---------- Provided text ----------
Journalism without journalists
It looks like an oxymoronic statement, but this is what the non-governmental organization City Bureau, from Chicago, in the United States, is testing through a program called Documenters aimed at training ordinary people in producing reports about public open meetings and gatherings, either private or governmental.
The project seeks to intensify coverage of local events of public interest but may have long-term consequences that could lead to the transformation of the journalist from a prospector of facts and craftsman of the news into a professional news curator and tutor. According to North American researcher Victor Pickard, this could accelerate the implementation of a new structure for the practice of journalism, replacing commercial motivation with a focus on public interest.
Documenters seek to restore the relationship between professional journalists and the public, distorted over the years by the process of distancing between newsrooms and audiences, which ended up causing record levels of mistrust in the press. City Bureau is based on the idea that ordinary people will be the main producers and selectors of news, while journalists will have the complex task of checking veracity, contextualizing facts, and suggesting editorial standards.
The objective of Documenters is to encourage the involvement of residents in the discussion of municipal problems and the production of information flows aimed primarily at the Hispanic, black population and European and Asian immigrants. The project was launched in 2018 in Chicago and has since been expanded to seven other North American cities through partnerships with local journalistic projects. Participants dedicate part-time to producing reports, have a variety of professions and receive training and payment for work performed.
Several international researchers are closely monitoring the City Bureau’s experience as it tends to open space for the institutionalization of so-called Community Information Centers (CIC), a type of municipal organization already existing in some North American cities and that seeks to coordinate local communication strategies, ranging from hyperlocal newspapers to reading clubs.
---------- Supplied data ----------
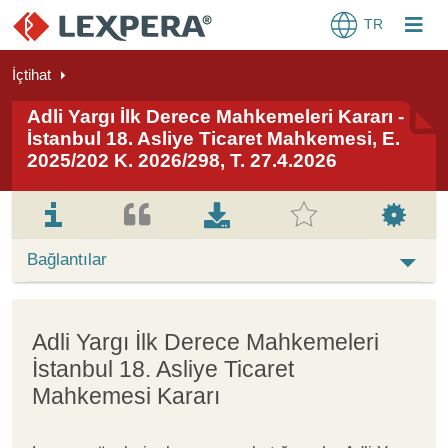
TR
İçtihat
Adli Yargı İlk Derece Mahkemeleri Kararı -
İstanbul 18. Asliye Ticaret Mahkemesi, E.
2025/202 K. 2026/298, T. 27.4.2026
Bağlantılar
Adli Yargı İlk Derece Mahkemeleri
İstanbul 18. Asliye Ticaret
Mahkemesi Kararı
----------
* [List of tasks]
1) According to the article on journalism without journalists, in what year was the Documenters program launched?
2) Return the part of the article on journalism without journalists starting at "Documenters seek to" and ending at "suggesting editorial standards.".

* [Answers by task]
1) It was launched in 2018, in Chicago.

2)
Documenters seek to restore the relationship between professional journalists and the public, distorted over the years by the process of distancing between newsrooms and audiences, which ended up causing record levels of mistrust in the press. City Bureau is based on the idea that ordinary people will be the main producers and selectors of news, while journalists will have the complex task of checking veracity, contextualizing facts, and suggesting editorial standards.